### ОПИСАНИЕ ЗАДАНИЯ
Выведите все данные ниже полностью, сохраняя каждую строку без изменений.

### Сохранённые записи
..........
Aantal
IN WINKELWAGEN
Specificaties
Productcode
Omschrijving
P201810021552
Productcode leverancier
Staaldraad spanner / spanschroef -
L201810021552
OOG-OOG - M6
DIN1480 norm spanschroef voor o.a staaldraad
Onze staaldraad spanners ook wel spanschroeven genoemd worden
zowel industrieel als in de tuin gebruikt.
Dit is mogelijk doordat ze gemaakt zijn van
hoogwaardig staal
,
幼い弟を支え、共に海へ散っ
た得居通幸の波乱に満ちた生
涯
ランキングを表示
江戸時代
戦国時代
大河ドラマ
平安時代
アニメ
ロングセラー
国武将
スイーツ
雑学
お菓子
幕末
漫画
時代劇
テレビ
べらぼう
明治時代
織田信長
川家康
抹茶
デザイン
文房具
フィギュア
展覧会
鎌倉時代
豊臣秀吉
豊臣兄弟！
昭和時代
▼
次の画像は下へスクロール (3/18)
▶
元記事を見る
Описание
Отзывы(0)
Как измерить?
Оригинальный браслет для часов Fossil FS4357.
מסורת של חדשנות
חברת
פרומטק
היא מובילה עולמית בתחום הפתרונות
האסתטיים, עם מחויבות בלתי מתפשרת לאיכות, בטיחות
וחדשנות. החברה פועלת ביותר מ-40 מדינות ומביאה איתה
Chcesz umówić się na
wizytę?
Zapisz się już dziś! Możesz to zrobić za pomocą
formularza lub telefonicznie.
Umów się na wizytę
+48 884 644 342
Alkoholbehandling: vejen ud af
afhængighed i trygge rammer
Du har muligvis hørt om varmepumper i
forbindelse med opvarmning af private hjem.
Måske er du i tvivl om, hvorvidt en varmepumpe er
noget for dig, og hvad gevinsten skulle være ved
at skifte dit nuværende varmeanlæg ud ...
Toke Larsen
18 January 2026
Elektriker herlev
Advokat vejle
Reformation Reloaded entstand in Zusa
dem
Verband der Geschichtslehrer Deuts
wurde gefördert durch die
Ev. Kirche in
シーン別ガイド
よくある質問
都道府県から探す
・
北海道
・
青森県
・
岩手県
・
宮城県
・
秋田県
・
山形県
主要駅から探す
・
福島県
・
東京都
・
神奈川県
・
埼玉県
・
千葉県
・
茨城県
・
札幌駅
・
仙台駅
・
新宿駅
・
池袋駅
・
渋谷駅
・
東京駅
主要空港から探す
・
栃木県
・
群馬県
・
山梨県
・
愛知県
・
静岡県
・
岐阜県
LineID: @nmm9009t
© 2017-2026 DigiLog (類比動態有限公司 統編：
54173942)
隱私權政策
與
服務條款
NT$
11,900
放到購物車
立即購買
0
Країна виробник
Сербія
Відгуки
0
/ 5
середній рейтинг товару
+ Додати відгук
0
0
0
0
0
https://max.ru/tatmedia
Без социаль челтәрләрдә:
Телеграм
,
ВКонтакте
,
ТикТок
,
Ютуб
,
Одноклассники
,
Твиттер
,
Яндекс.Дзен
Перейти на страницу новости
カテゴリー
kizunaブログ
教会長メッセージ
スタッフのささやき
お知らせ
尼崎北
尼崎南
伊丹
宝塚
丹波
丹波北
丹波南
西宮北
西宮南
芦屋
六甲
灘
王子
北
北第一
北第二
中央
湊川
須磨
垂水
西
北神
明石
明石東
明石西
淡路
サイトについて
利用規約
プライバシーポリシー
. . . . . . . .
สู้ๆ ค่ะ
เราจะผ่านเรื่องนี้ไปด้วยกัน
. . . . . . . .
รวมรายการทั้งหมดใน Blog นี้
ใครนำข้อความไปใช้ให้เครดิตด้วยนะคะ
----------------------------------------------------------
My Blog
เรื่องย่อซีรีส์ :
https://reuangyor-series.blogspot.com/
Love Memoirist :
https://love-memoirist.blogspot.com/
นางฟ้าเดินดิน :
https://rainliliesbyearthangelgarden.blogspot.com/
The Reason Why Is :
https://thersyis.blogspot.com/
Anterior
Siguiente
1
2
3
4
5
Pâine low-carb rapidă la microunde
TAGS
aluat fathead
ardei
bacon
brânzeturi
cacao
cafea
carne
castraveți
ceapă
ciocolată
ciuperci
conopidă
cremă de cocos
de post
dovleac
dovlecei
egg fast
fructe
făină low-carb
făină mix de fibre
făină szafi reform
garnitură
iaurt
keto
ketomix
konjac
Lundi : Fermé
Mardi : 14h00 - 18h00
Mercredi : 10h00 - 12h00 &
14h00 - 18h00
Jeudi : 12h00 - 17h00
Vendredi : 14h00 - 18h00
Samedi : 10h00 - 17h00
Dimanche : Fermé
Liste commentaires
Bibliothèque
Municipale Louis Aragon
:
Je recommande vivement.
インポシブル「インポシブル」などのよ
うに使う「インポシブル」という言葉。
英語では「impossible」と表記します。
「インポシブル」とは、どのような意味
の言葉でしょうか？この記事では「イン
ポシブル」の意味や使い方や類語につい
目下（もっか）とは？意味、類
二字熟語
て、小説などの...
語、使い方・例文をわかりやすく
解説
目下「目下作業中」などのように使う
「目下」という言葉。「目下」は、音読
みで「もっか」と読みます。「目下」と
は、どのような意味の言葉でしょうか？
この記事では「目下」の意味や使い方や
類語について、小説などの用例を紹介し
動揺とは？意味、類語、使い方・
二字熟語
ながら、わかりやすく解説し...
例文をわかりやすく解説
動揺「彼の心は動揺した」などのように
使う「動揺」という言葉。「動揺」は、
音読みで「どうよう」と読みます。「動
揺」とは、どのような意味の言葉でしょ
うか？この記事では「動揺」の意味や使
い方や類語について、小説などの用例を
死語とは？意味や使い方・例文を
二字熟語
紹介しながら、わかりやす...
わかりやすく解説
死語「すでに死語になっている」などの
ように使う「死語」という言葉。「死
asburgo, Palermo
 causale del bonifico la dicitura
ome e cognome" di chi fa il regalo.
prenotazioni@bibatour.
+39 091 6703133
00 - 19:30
..........
### РЕШЕНИЕ
Aantal
IN WINKELWAGEN
Specificaties
Productcode
Omschrijving
P201810021552
Productcode leverancier
Staaldraad spanner / spanschroef -
L201810021552
OOG-OOG - M6
DIN1480 norm spanschroef voor o.a staaldraad
Onze staaldraad spanners ook wel spanschroeven genoemd worden
zowel industrieel als in de tuin gebruikt.
Dit is mogelijk doordat ze gemaakt zijn van
hoogwaardig staal
,
幼い弟を支え、共に海へ散っ
た得居通幸の波乱に満ちた生
涯
ランキングを表示
江戸時代
戦国時代
大河ドラマ
平安時代
アニメ
ロングセラー
国武将
スイーツ
雑学
お菓子
幕末
漫画
時代劇
テレビ
べらぼう
明治時代
織田信長
川家康
抹茶
デザイン
文房具
フィギュア
展覧会
鎌倉時代
豊臣秀吉
豊臣兄弟！
昭和時代
▼
次の画像は下へスクロール (3/18)
▶
元記事を見る
Описание
Отзывы(0)
Как измерить?
Оригинальный браслет для часов Fossil FS4357.
מסורת של חדשנות
חברת
פרומטק
היא מובילה עולמית בתחום הפתרונות
האסתטיים, עם מחויבות בלתי מתפשרת לאיכות, בטיחות
וחדשנות. החברה פועלת ביותר מ-40 מדינות ומביאה איתה
Chcesz umówić się na
wizytę?
Zapisz się już dziś! Możesz to zrobić za pomocą
formularza lub telefonicznie.
Umów się na wizytę
+48 884 644 342
Alkoholbehandling: vejen ud af
afhængighed i trygge rammer
Du har muligvis hørt om varmepumper i
forbindelse med opvarmning af private hjem.
Måske er du i tvivl om, hvorvidt en varmepumpe er
noget for dig, og hvad gevinsten skulle være ved
at skifte dit nuværende varmeanlæg ud ...
Toke Larsen
18 January 2026
Elektriker herlev
Advokat vejle
Reformation Reloaded entstand in Zusa
dem
Verband der Geschichtslehrer Deuts
wurde gefördert durch die
Ev. Kirche in
シーン別ガイド
よくある質問
都道府県から探す
・
北海道
・
青森県
・
岩手県
・
宮城県
・
秋田県
・
山形県
主要駅から探す
・
福島県
・
東京都
・
神奈川県
・
埼玉県
・
千葉県
・
茨城県
・
札幌駅
・
仙台駅
・
新宿駅
・
池袋駅
・
渋谷駅
・
東京駅
主要空港から探す
・
栃木県
・
群馬県
・
山梨県
・
愛知県
・
静岡県
・
岐阜県
LineID: @nmm9009t
© 2017-2026 DigiLog (類比動態有限公司 統編：
54173942)
隱私權政策
與
服務條款
NT$
11,900
放到購物車
立即購買
0
Країна виробник
Сербія
Відгуки
0
/ 5
середній рейтинг товару
+ Додати відгук
0
0
0
0
0
https://max.ru/tatmedia
Без социаль челтәрләрдә:
Телеграм
,
ВКонтакте
,
ТикТок
,
Ютуб
,
Одноклассники
,
Твиттер
,
Яндекс.Дзен
Перейти на страницу новости
カテゴリー
kizunaブログ
教会長メッセージ
スタッフのささやき
お知らせ
尼崎北
尼崎南
伊丹
宝塚
丹波
丹波北
丹波南
西宮北
西宮南
芦屋
六甲
灘
王子
北
北第一
北第二
中央
湊川
須磨
垂水
西
北神
明石
明石東
明石西
淡路
サイトについて
利用規約
プライバシーポリシー
. . . . . . . .
สู้ๆ ค่ะ
เราจะผ่านเรื่องนี้ไปด้วยกัน
. . . . . . . .
รวมรายการทั้งหมดใน Blog นี้
ใครนำข้อความไปใช้ให้เครดิตด้วยนะคะ
----------------------------------------------------------
My Blog
เรื่องย่อซีรีส์ :
https://reuangyor-series.blogspot.com/
Love Memoirist :
https://love-memoirist.blogspot.com/
นางฟ้าเดินดิน :
https://rainliliesbyearthangelgarden.blogspot.com/
The Reason Why Is :
https://thersyis.blogspot.com/
Anterior
Siguiente
1
2
3
4
5
Pâine low-carb rapidă la microunde
TAGS
aluat fathead
ardei
bacon
brânzeturi
cacao
cafea
carne
castraveți
ceapă
ciocolată
ciuperci
conopidă
cremă de cocos
de post
dovleac
dovlecei
egg fast
fructe
făină low-carb
făină mix de fibre
făină szafi reform
garnitură
iaurt
keto
ketomix
konjac
Lundi : Fermé
Mardi : 14h00 - 18h00
Mercredi : 10h00 - 12h00 &
14h00 - 18h00
Jeudi : 12h00 - 17h00
Vendredi : 14h00 - 18h00
Samedi : 10h00 - 17h00
Dimanche : Fermé
Liste commentaires
Bibliothèque
Municipale Louis Aragon
:
Je recommande vivement.
インポシブル「インポシブル」などのよ
うに使う「インポシブル」という言葉。
英語では「impossible」と表記します。
「インポシブル」とは、どのような意味
の言葉でしょうか？この記事では「イン
ポシブル」の意味や使い方や類語につい
目下（もっか）とは？意味、類
二字熟語
て、小説などの...
語、使い方・例文をわかりやすく
解説
目下「目下作業中」などのように使う
「目下」という言葉。「目下」は、音読
みで「もっか」と読みます。「目下」と
は、どのような意味の言葉でしょうか？
この記事では「目下」の意味や使い方や
類語について、小説などの用例を紹介し
動揺とは？意味、類語、使い方・
二字熟語
ながら、わかりやすく解説し...
例文をわかりやすく解説
動揺「彼の心は動揺した」などのように
使う「動揺」という言葉。「動揺」は、
音読みで「どうよう」と読みます。「動
揺」とは、どのような意味の言葉でしょ
うか？この記事では「動揺」の意味や使
い方や類語について、小説などの用例を
死語とは？意味や使い方・例文を
二字熟語
紹介しながら、わかりやす...
わかりやすく解説
死語「すでに死語になっている」などの
ように使う「死語」という言葉。「死
asburgo, Palermo
 causale del bonifico la dicitura
ome e cognome" di chi fa il regalo.
prenotazioni@bibatour.
+39 091 6703133
00 - 19:30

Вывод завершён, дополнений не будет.